Mass was smaller than usual and the floor was covered by a layer of muddy water, but a small crowd still assembled to praise God for His greatness. People were rapturous; they spoke of Gilbert and Ivan and Dean, of losing much more with previous hurricanes. In 2004, Ivan killed 23 in Jamaica. Last year, Jamaicans saw wind speeds of 145 miles per hour with Hurricane Dean. Gustav wasn’t getting them down this year. Mr. Brooks, an 85-year-old renegade bush farmer, arrived wearier than usual and without his standard Sunday tie, but bearing the grapefruits and mangoes that he had managed to salvage. He handed them out to the parishioners, eager to feed his friends in the wake of the storm.

On our way back to the abandoned truck, Fr.

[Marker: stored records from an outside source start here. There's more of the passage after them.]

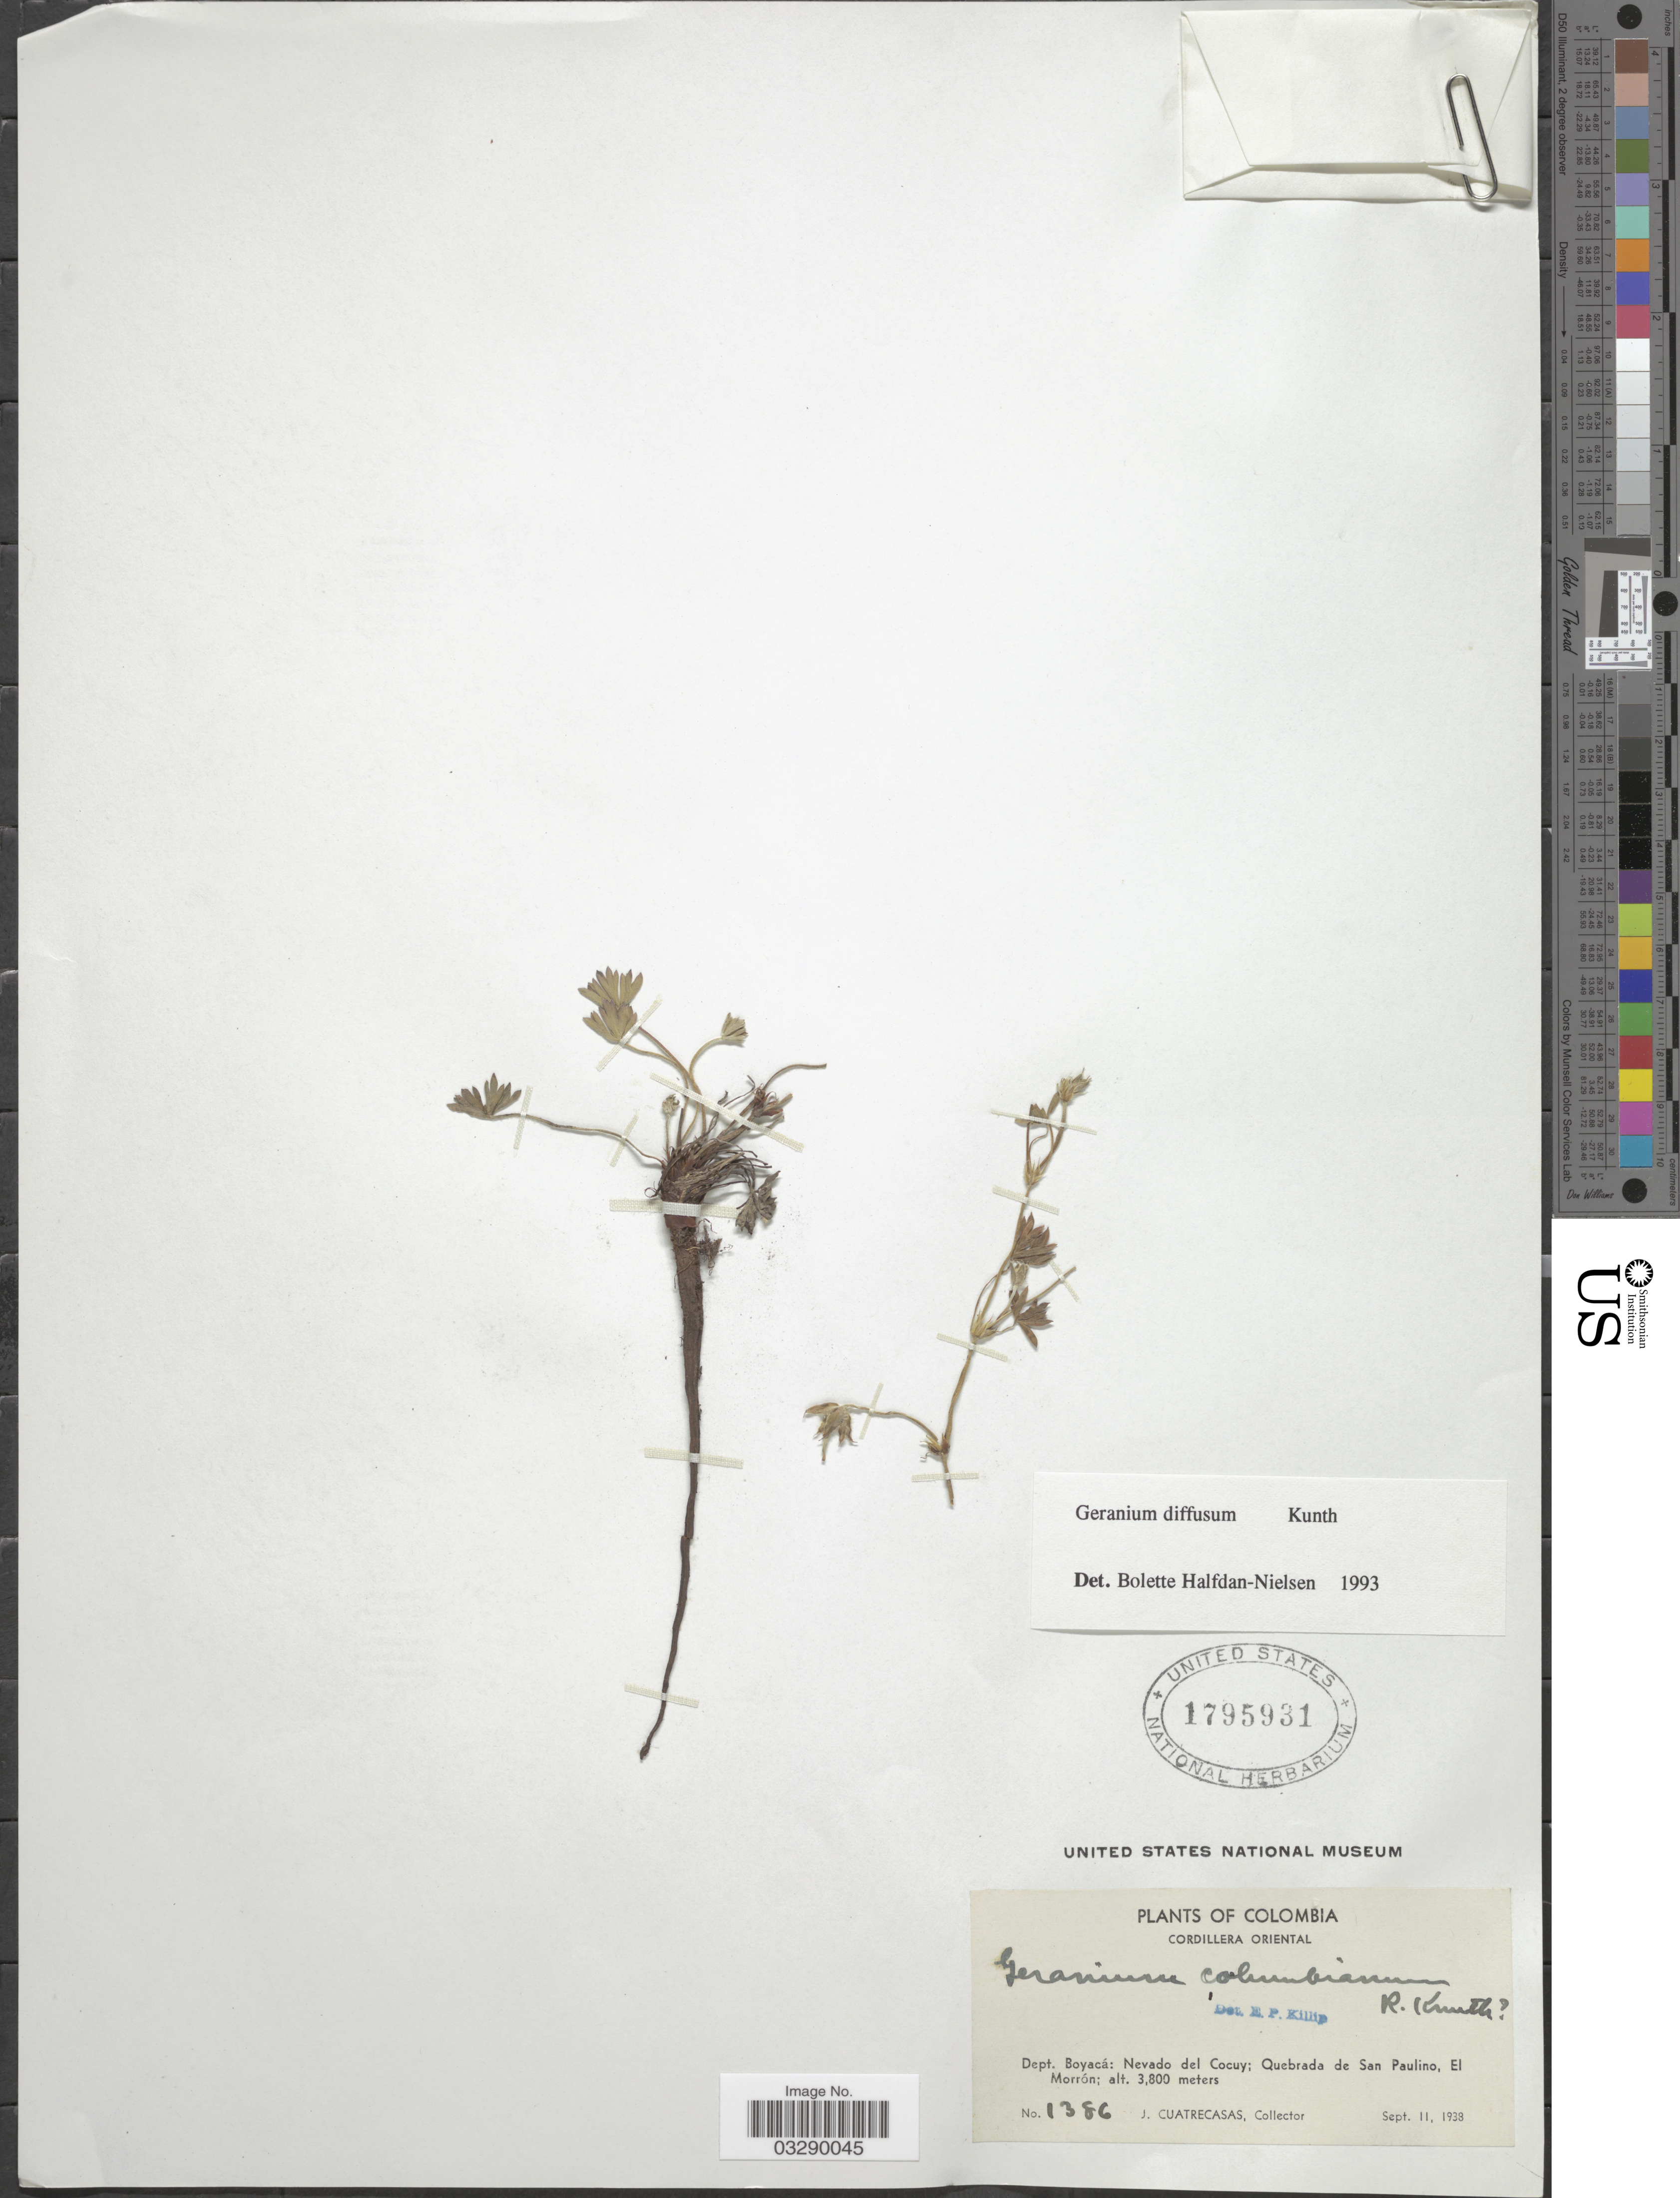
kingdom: Plantae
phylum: Tracheophyta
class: Magnoliopsida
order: Geraniales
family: Geraniaceae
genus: Geranium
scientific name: Geranium diffusum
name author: Kunth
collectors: J. Cuatrecasas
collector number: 1386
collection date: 1938-09-11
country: Colombia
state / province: Boyacá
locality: Cordillera Oriental. Dept. Boyacá: Nevado del Cocuy; Quebrada de San Paulino, El Morrón.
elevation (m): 3800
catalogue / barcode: US 1795931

Gaston and I saw that the men of Mount Friendship had appeared, machetes in hand, to chop away the fallen trees, garbage, and bushes that had obscured the road. They too were in high spirits, directing me to the sturdiest stones and joking with Fr. Gaston.


The people in the missions are still without water in their communal taps, and much of the island is still without electricity. Some have lost roofs. Others, living in gullies, have homes that have been completely flooded. Others have had their homes battered, their crops of coffee or bananas "mashed up." But what we have to realize is that this is a blip on the radar for Jamaicans. Mr. Gustav wasn’t a hurricane when he hit; he was a tropical storm, and they’ve weathered much worse. They’ve spent the past week picking up the pieces, putting their homes back together, and clearing away the countless landslides.

My next fear was for my own countrymen—we receive little bits and pieces of American news here. I was able to eek out some information, and from what I was able to glean, the people of New Orleans and the Gulf Coast needed prayers as much as the people of the Caymen Islands, Jamaica, Haiti, and the Dominican Republic.

I still know very little about hurricanes; Rosie is quick to tell people how the volunteers slept through the worst of Gustav. However, I am beginning to learn of the resiliency and courage of the human nature, particularly in the developing world. We humans pick up the hem of our clothing and tramp through the rubble, for it’s all that we can do. We have nothing else to do but be grateful for what we have, even if it is only a few tired mangos and a bruised grapefruit.

Sorry, Gustav. As my friends in the missions say, “Mr. Gustav? He not trouble me too much, mon. We okay.”